The UN’s 2022 climate report was widely misinterpreted, because a summary for policymakers stated that “Global greenhouse gasses are projected to peak between 2020 and at the latest by 2025, in global modeled pathways that limit warming to 1.5C”. Now, that wording is ambiguous. You could infer that emissions can rise until 2025 and the world could still stay under 1.5C warming compared to pre-industrial levels. However, emissions actually need to fall immediately to avoid the most dangerous levels of warming. This is another reason why we need more accurate climate models. As Dr. Joeri Rogelj, one of the report’s authors noted: “Because models work on 5-year increments, we can’t derive statements with higher precision.”


What do you see as the next big step or hurdle for climate modeling?
V. Balaji, Distinguished Fellow

The key challenge for climate modeling has been the ability to discern small changes accumulating slowly over time, slower even than the entire instrumental record. It has not yet been 70 years since Sputnik, the first satellite! By comparison, the climate, particularly the oceans and forests, change over far longer durations. We are making exciting progress in calibrating our models using the new techniques coming from machine learning to all the available data, while still being able to generalize outside the observations. This is an essential feature of climate models, to be able to project the kinds of climate events that haven’t been seen during the satellite period, or even a couple of centuries of weather data.


What predictions do you have for the advancement or application of climate modeling over the next 5-10 years?
V. Balaji, Distinguished Fellow

“Predictions are hard, especially about the future” as a wise person once said. This is particularly true in an era of technological upheaval. But since you asked, I’ll go out on a limb and say, it’s likely that AI will be doing the weather forecasts for you on your device in 10 years.

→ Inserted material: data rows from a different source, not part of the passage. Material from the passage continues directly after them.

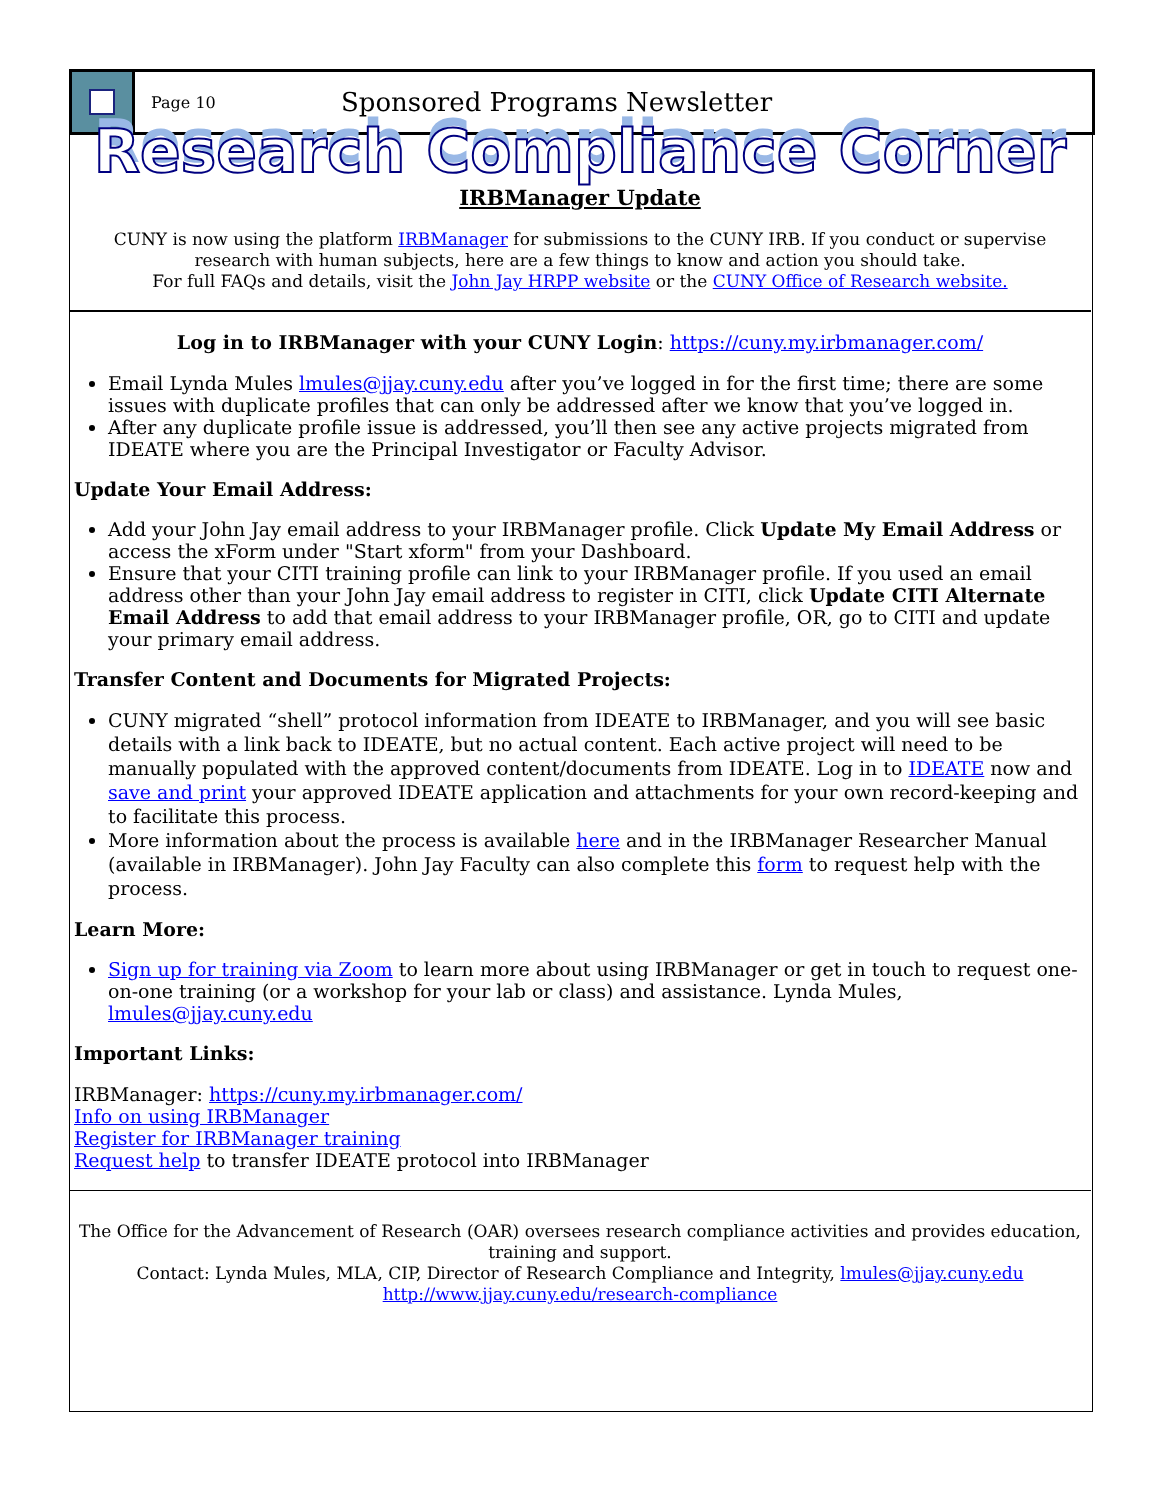Page 10 Sponsored Programs Newsletter
Research Compliance Corner
IRBManager Update
CUNY is now using the platform IRBManager for submissions to the CUNY IRB. If you conduct or supervise research with human subjects, here are a few things to know and action you should take.
For full FAQs and details, visit the John Jay HRPP website or the CUNY Office of Research website.
Log in to IRBManager with your CUNY Login: https://cuny.my.irbmanager.com/
Email Lynda Mules lmules@jjay.cuny.edu after you’ve logged in for the first time; there are some issues with duplicate profiles that can only be addressed after we know that you’ve logged in.
After any duplicate profile issue is addressed, you’ll then see any active projects migrated from IDEATE where you are the Principal Investigator or Faculty Advisor.
Update Your Email Address:
Add your John Jay email address to your IRBManager profile. Click Update My Email Address or access the xForm under "Start xform" from your Dashboard.
Ensure that your CITI training profile can link to your IRBManager profile. If you used an email address other than your John Jay email address to register in CITI, click Update CITI Alternate Email Address to add that email address to your IRBManager profile, OR, go to CITI and update your primary email address.
Transfer Content and Documents for Migrated Projects:
CUNY migrated “shell” protocol information from IDEATE to IRBManager, and you will see basic details with a link back to IDEATE, but no actual content. Each active project will need to be manually populated with the approved content/documents from IDEATE. Log in to IDEATE now and save and print your approved IDEATE application and attachments for your own record-keeping and to facilitate this process.
More information about the process is available here and in the IRBManager Researcher Manual (available in IRBManager). John Jay Faculty can also complete this form to request help with the process.
Learn More:
Sign up for training via Zoom to learn more about using IRBManager or get in touch to request one-on-one training (or a workshop for your lab or class) and assistance. Lynda Mules, lmules@jjay.cuny.edu
Important Links:
IRBManager: https://cuny.my.irbmanager.com/
Info on using IRBManager
Register for IRBManager training
Request help to transfer IDEATE protocol into IRBManager
The Office for the Advancement of Research (OAR) oversees research compliance activities and provides education, training and support.
Contact: Lynda Mules, MLA, CIP, Director of Research Compliance and Integrity, lmules@jjay.cuny.edu
http://www.jjay.cuny.edu/research-compliance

Climate, as I stated above, is a different problem: it’s hard to reason from data about the recent past because the climate is changing, faster than we have seen for 10,000 years. But we are making tremendous leaps, and something tells me that AI & machine learning applications in climate in the next few years will not only let us learn new things about the climate, but also give us fundamental new insights about AI itself.

For example, models have a limit on how far they can “zoom in” – how much detail of the Earth they can include. AI and machine learning helps us look at very high resolution data, so that it can fill in details in the models without actually simulating them. As another example, we have some parameters in our models whose value is unknown or hard to measure in nature: Machine learning can help us pick the optimal value that gives the most accurate climate projections.